The more we work our way over the spilled wreckage of this collapsed building, the more we witness sights like these: exposed body parts, severed arms and legs, half a head, plus little things like dusty dolls and dead animals, a crushed aluminum walker and the upturned wheels of a motorized wheel chair.
On the other side of the pile, we find steady ground again. As we walk, we walk together, silently, all of us shaken, none of us are terribly anxious to deal with the true revulsions of this city: hundreds of thousands of dead people trapped in buildings, burnt to death, shot to death, smashed in the debris of more than a few toppled buildings.
When we reach Kezar Drive we head into Golden Gate Park, cutting through the southern corner of the park where we’ll end up just north of the Panhandle. In the park there are tents everywhere. There are fires going and lots of people mulling about, but everyone looks miserable, lost. This is the saddest scene ever. It’s nothing like before where the park meant having fun with kites and Frisbees and picnics and the dog. Half these people don’t own any of that. Most of them probably lost their entire family and now all they have is this—a wayward community of survivors.
“Mom,” Macy whispers back to me, “I almost want to cry for these people.”
“Me, too,” I say. “Me, too.”
We cross Stanyan Street, end up on Fell, then take a left on Ashbury three blocks later. It’s a one block walk up a slight grade before we hit Hayes and that’s when we see it: the college. It’s a large, three story brick building that takes up nearly the entire block.
“It’s huge,” I say.
“It’s nice inside, too,” Rider adds. “There are some extra beds we’ve been collecting, but you’ll need to find a classroom, or a lounge, and make it your own room. Over the next few days, we can help you find blankets and whatever living supplies you need. There’s no shortage of homes nearby, but we don’t go out alone, either. There’s always someone to escort you, wherever you need to go.”
Rider walked them through security, ushering everyone inside the college. He found them rooms next door to each other with a littl
e space from everyone else. He wanted them to have their privacy as they got to know the place.
Deep down, he ached to see Sarah, but he was nervous, too. Rather than heading over there right away, he helped Lenna and the McNamara’s gather cots and blankets. When there was nothing left to do, he made his way to Sarah’s office where he found her inside with a book in hand.
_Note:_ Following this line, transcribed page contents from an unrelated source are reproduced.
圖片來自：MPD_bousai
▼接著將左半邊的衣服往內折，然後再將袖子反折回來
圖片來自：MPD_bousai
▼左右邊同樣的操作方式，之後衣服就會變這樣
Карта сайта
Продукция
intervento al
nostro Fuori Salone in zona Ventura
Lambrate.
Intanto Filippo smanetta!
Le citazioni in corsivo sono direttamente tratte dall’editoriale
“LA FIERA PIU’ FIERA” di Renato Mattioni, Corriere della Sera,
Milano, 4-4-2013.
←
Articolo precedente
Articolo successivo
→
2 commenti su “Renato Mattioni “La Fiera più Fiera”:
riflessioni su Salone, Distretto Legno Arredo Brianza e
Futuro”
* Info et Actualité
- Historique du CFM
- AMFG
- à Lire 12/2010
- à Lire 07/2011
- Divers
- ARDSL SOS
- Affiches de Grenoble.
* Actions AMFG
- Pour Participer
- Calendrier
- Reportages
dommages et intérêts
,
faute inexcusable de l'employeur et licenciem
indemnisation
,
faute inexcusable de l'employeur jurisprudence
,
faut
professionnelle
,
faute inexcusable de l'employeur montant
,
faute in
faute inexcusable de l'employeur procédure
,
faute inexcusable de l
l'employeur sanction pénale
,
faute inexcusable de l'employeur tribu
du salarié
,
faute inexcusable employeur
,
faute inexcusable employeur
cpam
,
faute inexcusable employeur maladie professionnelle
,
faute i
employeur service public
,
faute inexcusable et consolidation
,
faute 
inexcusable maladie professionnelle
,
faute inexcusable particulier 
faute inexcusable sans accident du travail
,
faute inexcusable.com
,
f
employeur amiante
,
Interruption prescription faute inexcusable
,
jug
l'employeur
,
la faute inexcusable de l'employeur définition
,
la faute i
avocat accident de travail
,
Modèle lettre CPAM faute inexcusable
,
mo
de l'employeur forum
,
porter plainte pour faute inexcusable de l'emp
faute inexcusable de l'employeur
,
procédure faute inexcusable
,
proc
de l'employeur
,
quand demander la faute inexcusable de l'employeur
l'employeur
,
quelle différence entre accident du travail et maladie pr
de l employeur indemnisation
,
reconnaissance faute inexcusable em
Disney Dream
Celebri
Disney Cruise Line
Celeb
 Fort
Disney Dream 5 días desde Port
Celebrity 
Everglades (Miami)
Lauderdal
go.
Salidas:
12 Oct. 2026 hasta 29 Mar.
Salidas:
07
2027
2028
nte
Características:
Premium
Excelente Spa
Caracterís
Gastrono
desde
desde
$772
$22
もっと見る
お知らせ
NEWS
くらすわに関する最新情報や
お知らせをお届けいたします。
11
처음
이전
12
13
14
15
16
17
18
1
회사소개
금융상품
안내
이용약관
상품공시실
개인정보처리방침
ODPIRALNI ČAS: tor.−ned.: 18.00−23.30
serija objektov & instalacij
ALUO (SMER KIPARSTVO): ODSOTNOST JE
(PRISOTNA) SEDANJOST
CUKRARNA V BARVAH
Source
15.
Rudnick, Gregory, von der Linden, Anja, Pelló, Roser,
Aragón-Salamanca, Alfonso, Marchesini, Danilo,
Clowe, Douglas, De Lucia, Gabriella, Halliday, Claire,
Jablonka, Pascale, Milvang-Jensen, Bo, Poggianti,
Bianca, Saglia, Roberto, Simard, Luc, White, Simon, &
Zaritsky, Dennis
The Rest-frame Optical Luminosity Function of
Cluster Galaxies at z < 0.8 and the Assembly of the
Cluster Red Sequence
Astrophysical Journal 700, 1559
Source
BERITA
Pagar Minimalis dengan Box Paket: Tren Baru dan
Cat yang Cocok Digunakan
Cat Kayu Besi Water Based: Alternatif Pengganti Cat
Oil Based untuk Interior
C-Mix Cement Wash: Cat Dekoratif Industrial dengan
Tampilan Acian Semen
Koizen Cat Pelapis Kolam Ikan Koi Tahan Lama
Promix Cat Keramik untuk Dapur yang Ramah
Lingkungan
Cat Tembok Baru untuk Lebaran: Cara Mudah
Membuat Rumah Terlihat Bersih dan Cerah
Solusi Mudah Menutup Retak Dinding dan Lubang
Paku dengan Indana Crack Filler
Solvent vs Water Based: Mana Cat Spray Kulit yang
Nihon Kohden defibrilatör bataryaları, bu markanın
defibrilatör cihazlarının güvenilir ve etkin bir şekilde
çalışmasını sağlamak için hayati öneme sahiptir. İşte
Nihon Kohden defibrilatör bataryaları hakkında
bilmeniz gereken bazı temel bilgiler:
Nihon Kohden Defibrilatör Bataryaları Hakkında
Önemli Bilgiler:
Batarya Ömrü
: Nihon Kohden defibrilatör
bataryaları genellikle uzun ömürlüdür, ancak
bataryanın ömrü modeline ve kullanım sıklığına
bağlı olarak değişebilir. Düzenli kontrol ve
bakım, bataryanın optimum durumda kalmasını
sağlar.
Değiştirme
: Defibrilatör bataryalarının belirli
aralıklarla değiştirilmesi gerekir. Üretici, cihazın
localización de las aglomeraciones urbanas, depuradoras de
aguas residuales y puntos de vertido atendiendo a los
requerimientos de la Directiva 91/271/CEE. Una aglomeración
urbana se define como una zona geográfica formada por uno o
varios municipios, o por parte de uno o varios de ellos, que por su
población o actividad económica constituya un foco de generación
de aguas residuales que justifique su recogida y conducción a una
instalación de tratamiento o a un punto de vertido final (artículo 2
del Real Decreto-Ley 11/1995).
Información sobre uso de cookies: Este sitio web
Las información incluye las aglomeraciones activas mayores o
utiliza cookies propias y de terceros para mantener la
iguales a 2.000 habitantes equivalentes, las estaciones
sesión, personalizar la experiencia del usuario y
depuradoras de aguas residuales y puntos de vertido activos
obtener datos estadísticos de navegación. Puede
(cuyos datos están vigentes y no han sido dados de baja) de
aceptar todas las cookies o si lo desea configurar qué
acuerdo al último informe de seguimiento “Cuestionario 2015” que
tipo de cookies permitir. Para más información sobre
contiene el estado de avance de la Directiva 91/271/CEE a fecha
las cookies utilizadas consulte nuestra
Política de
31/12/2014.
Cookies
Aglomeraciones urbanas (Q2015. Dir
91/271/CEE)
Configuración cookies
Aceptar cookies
His heart absolutely melted at the sight of her.
How is she even possible? he wondered.
She was reclining on a gray chaise lounge she took from one of the teacher’s lounges, her body stretched out with a medical manual in hand and natural lighting highlighting everything great about her. She was just about the most beautiful creature he’d ever seen. When she turned her big, gorgeous eyes on him and smiled, he would swear his spine went so soft he nearly collapsed.
“Rider!” she said in her sexy Cuban accent.
She stood and fell into his arms and started kissing him all over. Then she buried herself into him, hugging him so tight he almost couldn’t breathe.
“You are so beautiful, for a second I think my heart actually stopped.”
She pulled back and looked at him. He could see it in her eyes, how much she missed him, how deeply she needed him, how certain she was that they were meant to be together.
“You always have the right thing to say,” she said.
Smiling, he said, “Right now, all I want is these lips on those lips.”
Leaning forward, she kissed him, melted into him, reconnected with him. When their mouths came apart, she said, “I was so worried about—” But then the words just stopped and he could tell she was tearing up.
“It’s okay,” he said, pulling her into him again. “I’m okay.”
After a few minutes of just being together, she pulled away, wiped her eyes and said, “Tell me you’re going to stay with me.”
He took a deep breath, then explained the situation with Rex and the kids. He said he’d have to go out again in the next few minutes to get the rest of the group.
“Then I’m coming with you,” she said, firm.